Here’s a snapshot from the last week, showing the number of days with the risk of each disease: Ph = Phomopsis, PW = Powdery mildew, BR = Black rot, and DM = Downy mildew. (Note: Floyd and Charles City stations are not sending data right now. Floyd station should be back soon.) This information was made available through Wine Board-funded the Sentinel Vineyard project.
The image above is just a summary of the past 7 days. Please visit https://newa.cornell.edu/ to obtain more detailed information. You can check daily weather data as well as disease and insect pest model results including forecasted risks. We paid the annual fee so that growers in Virginia can freely access NEWA.
I thought we had a bit of a break from the rain, but the number of days with downy mildew risk was still high at many weather stations in the past 7 days.
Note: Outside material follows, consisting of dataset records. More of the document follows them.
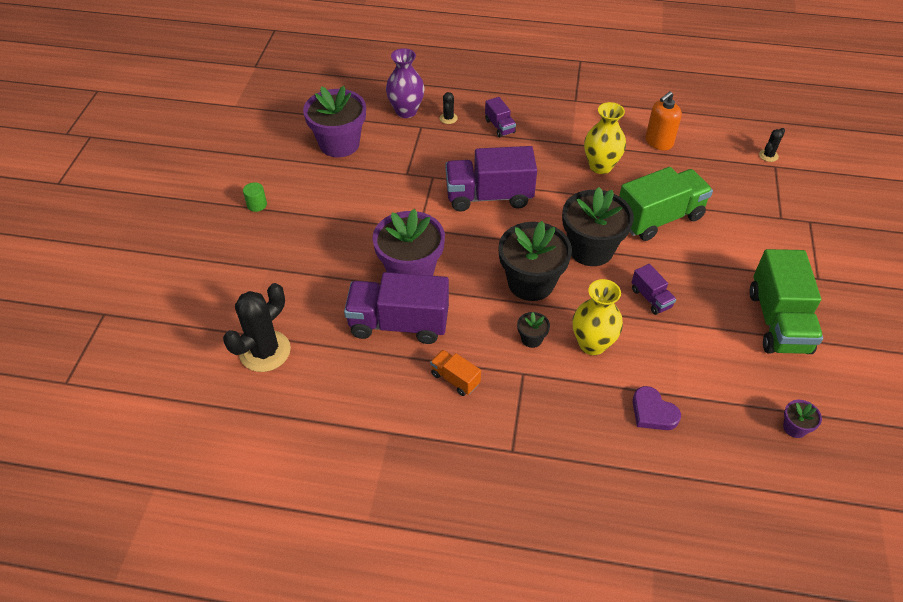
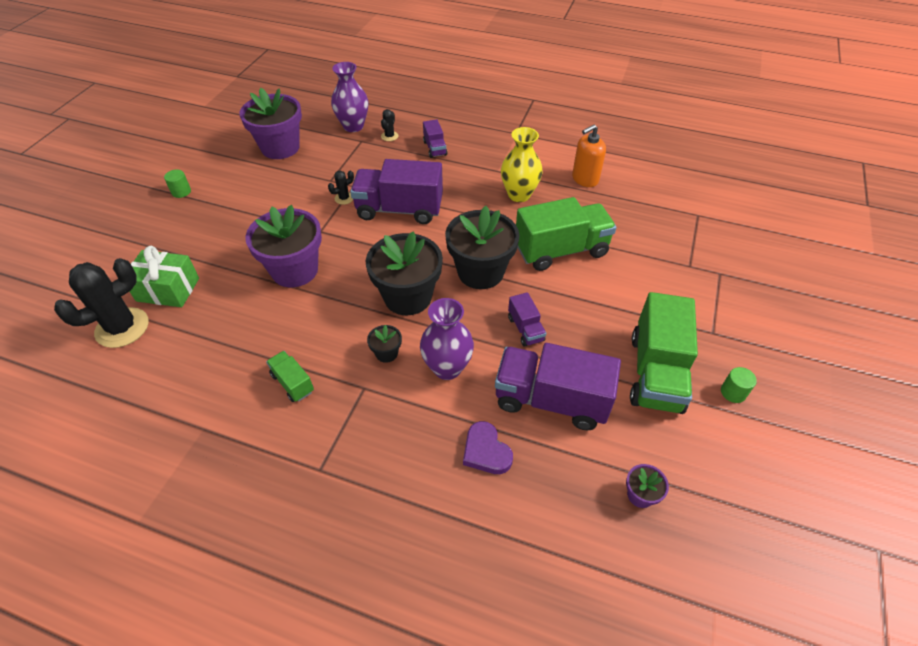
camera: 10 degrees right, 0 degrees up
purple truck [344,272,449,344] -> purple truck moved to [495,343,621,430]
orange truck [430,350,481,396] -> green truck [266,351,314,402]
yellow vase [572,279,623,355] -> purple vase [420,298,474,380]
black cactus [759,128,785,162] -> black cactus moved to [328,170,354,205]
none -> green gift [129,246,199,307]
none -> green cylinder [721,367,757,403]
As nighttime temperature drops, the relative humidity increases to create a condition for the downy mildew pathogen to produce spores. Sometimes heavy dew (= moisture running off from leaves) can be enough to spread the downy mildew pathogen.
At this point, we are looking at potential harvest dates for many cultivars. Make sure to talk to your winemaker for fungicide selection. Our focus will be on powdery and downy mildew plus Botrytis and late-season rots. You can find specific material information in this post (mid-season disease management), this post (VVA presentation), or a recent reminder.
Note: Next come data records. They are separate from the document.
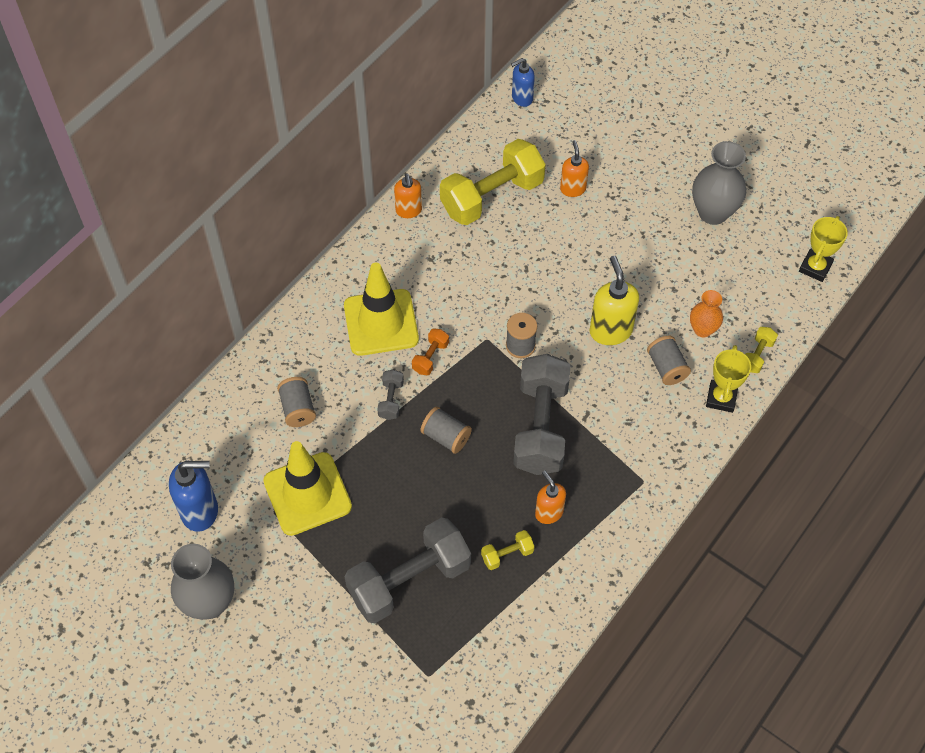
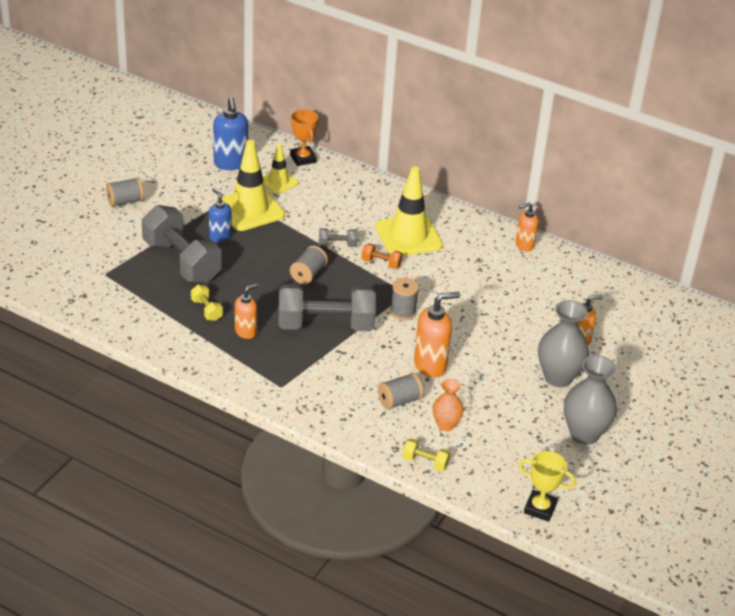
camera: 80 degrees right, 20 degrees down
grey vase [171,544,234,620] -> grey vase moved to [538,300,589,387]
grey spool [277,377,316,427] -> grey spool moved to [106,177,144,207]
yellow dumbbell [440,139,546,225] -> none
blue soap dispenser [511,58,535,107] -> blue soap dispenser moved to [209,188,232,242]
yellow soap dispenser [589,256,639,345] -> orange soap dispenser [414,292,460,377]
yellow trophy [706,345,751,413] -> none
none -> yellow traffic cone [263,144,298,194]
none -> orange trophy [290,109,318,166]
The risk information above is just output from the model, and the spray decision needs to be based not only on the weather condition but on the cultivar and history of the disease(s) in your vineyard. For example, if your vineyards have been clean and vines are protected from the previous application of fungicides, there is no need to make “rescue” sprays. On the other hand, if you know you have seen a concerning level of downy mildew in the past, your spray was more than 10 days ago and/or if you saw more than 2 inches of rain (as we are experiencing right now in northern VA), it is probably a good idea to mix a phosphonate (i.e., a “phos acid”, such as Prophyt or Phostrol) for downy mildew in your next spray.
If you are in an unfortunate situation where downy mildew was well established (i.e., you can see it everywhere), please use captan or copper to keep your healthy leaves protected. Clusters are resistant to new infection at this point, but if you do not protect leaves, downy mildew can defoliate leaves. Please do not use Revus, Ranman, or Ridomil which are prone to develop fungicide resistance.